Circuit design text data
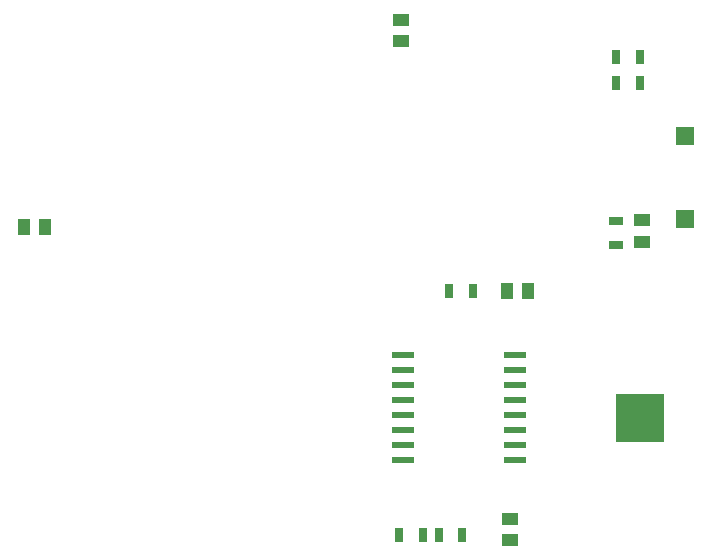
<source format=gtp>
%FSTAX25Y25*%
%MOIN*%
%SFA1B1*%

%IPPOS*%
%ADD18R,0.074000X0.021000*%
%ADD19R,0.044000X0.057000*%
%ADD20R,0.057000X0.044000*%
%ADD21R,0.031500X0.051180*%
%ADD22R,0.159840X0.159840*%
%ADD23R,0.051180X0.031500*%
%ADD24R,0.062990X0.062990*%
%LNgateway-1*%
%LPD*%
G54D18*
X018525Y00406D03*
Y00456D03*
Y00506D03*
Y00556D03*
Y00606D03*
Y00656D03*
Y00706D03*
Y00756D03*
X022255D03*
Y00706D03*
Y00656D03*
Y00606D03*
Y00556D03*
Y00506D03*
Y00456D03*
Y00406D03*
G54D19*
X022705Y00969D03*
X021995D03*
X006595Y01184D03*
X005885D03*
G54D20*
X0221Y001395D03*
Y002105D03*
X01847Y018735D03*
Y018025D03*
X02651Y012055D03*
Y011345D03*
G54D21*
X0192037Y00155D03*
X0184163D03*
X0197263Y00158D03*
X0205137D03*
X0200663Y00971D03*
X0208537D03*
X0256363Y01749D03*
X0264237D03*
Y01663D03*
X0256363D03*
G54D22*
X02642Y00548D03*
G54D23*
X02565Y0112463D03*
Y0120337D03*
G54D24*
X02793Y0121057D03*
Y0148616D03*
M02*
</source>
==
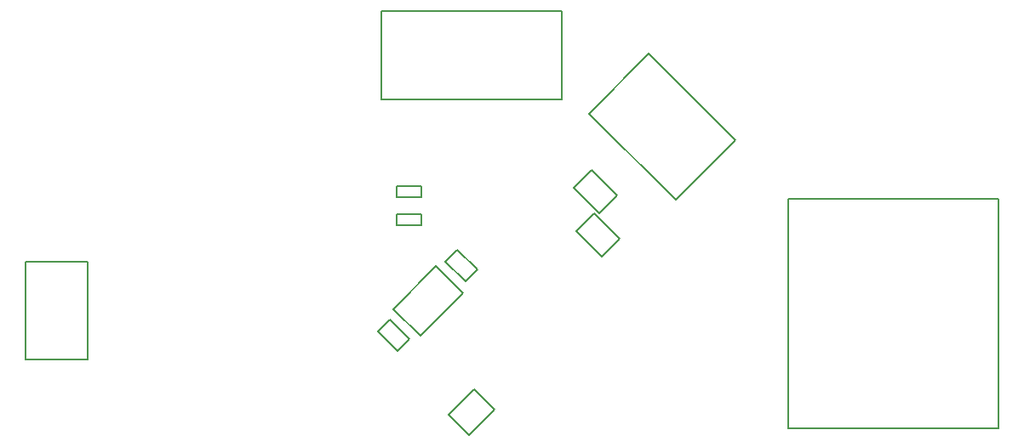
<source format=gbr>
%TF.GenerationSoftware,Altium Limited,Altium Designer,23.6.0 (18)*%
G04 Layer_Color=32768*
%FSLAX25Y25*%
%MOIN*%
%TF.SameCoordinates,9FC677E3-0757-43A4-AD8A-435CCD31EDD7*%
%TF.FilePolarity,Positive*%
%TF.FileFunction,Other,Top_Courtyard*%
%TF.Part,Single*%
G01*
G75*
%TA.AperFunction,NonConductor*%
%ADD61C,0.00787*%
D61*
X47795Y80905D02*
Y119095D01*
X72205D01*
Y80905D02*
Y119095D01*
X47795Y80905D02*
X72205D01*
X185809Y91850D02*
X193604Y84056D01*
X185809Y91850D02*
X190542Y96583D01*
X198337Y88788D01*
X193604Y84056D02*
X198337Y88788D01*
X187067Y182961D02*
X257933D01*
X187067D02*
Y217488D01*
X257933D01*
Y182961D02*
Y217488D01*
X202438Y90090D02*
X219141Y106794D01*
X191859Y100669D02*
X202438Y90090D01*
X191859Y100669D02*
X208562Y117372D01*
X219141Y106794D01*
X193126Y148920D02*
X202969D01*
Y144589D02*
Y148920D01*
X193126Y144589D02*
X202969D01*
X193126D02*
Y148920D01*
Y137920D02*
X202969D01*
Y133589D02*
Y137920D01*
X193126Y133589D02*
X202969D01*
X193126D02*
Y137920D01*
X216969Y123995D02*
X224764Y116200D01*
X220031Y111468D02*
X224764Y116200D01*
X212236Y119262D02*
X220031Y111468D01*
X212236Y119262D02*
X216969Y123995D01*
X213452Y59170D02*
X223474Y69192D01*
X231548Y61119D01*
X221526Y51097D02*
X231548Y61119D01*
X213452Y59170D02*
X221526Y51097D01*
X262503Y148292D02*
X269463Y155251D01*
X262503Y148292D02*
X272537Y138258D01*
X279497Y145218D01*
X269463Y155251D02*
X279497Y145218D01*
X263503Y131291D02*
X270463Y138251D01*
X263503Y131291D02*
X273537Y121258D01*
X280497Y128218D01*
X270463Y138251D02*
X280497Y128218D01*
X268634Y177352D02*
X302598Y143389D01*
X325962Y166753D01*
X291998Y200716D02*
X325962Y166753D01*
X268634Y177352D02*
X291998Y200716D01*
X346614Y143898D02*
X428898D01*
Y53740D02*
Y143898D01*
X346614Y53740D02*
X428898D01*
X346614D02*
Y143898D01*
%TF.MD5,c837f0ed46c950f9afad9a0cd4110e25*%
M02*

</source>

> [PROBLEM STATEMENT] Search the data for "source". Copy every line that has it.

> [SOLUTION FOR THIS EXERCISE]
<source format=gtp>
</source>
<source format=gbr>
</source>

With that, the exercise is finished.